Migrant and seasonal services. Idaho has a State Monitor Advocate in the Department of Labor, the federal role that monitors migrant and seasonal farmworker employment. The USDOL Employment and Training Administration publishes the current list of State Monitor Advocates by state. Community Council of Idaho is a long-standing nonprofit that runs migrant and seasonal farmworker services across the state — housing, English classes, job referrals.
Housing reality
Some Idaho growers and crews provide temporary housing during harvest, especially for crews coming up from out of state. "Barracks-style" usually means a converted bunkhouse on the operation — beds, a shared shower, a kitchen, sometimes wifi if you are lucky. It is not a hotel. If you are working a fresh-pack line at a processor or shed, you are on your own for housing — Twin Falls, Burley, and Idaho Falls all have rental markets, but rooms get tight when harvest crews arrive. Many year-round workers live in trailers, manufactured homes outside town, or shared rentals. If you are driving in from out of state and the operation does not provide housing, line it up before you show up.
Language and documentation
A meaningful share of the Idaho potato workforce is Spanish-speaking. Bilingual workers — especially crew leads — are in demand. If you only speak English, you will still find work, but you will be working alongside Spanish-speaking crews and learning operational Spanish whether you mean to or not.
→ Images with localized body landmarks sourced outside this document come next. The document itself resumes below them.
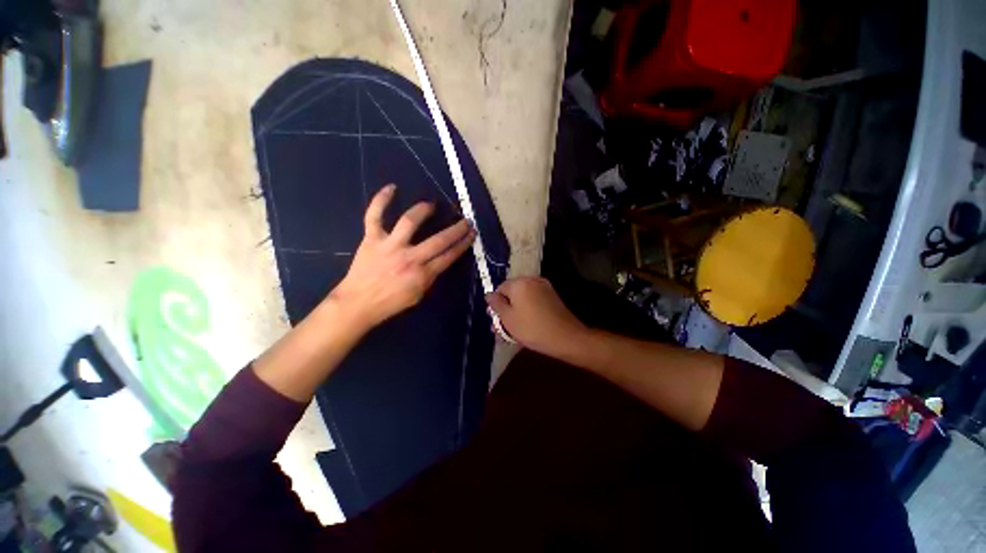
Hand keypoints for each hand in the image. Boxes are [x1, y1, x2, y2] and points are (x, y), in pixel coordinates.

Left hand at [329, 184, 474, 329]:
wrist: (357, 303)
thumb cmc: (390, 303)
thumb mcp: (418, 295)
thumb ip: (430, 276)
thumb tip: (438, 260)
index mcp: (422, 275)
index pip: (449, 256)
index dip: (463, 244)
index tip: (472, 234)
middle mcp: (409, 258)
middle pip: (439, 240)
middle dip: (457, 230)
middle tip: (466, 220)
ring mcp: (389, 245)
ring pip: (409, 222)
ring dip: (423, 210)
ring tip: (431, 205)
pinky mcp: (371, 239)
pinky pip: (374, 215)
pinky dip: (381, 200)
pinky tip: (392, 188)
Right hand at [485, 277, 588, 357]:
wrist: (566, 337)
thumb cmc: (532, 328)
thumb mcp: (508, 318)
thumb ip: (496, 304)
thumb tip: (489, 294)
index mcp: (519, 283)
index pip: (500, 288)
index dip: (495, 303)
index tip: (495, 318)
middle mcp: (532, 280)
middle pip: (512, 292)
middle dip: (505, 308)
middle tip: (501, 326)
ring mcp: (544, 288)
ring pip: (523, 298)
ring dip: (516, 311)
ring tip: (512, 330)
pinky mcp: (552, 297)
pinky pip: (533, 301)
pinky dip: (527, 310)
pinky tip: (526, 325)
For day-one paperwork, plan to show up with a state-issued driver's license or ID, a Social Security card (or a passport, or for some employers an ITIN), and proof of work authorization for the I-9. If you are claiming exempt or have any direct-deposit setup, bring a voided check.
What this region is NOT
Idaho is not a year-round labor market in the way California vegetables or Florida citrus is. Winter is genuinely slow. Many seasonal hands work three to four months hard and then either travel, switch industries, or stretch unemployment and side work until spring. The high desert winters are cold and the rural counties are sparsely served — if you do not have a reliable vehicle, you will be stuck. The Magic Valley is more populated and easier to live in than the smaller Eastern Idaho towns; weigh that before you commit to a job two hours from a real grocery store.
National resources
- USDOL Wage and Hour Division — file complaints about unpaid wages, H-2A violations, or unsafe conditions. They have field offices and a national hotline.
- AgCareers.com — the largest ag-specific job board in the US. Free to job seekers.
- National Council of Agricultural Employers (NCAE) — industry trade group; their member list overlaps heavily with employers who hire ag labor.
- Farmworker Justice — national nonprofit focused on farmworker rights, especially around H-2A and migrant labor. Good for know-your-rights resources.
- Search "[your state] potato growers association" — most major potato states have one and most maintain a member directory.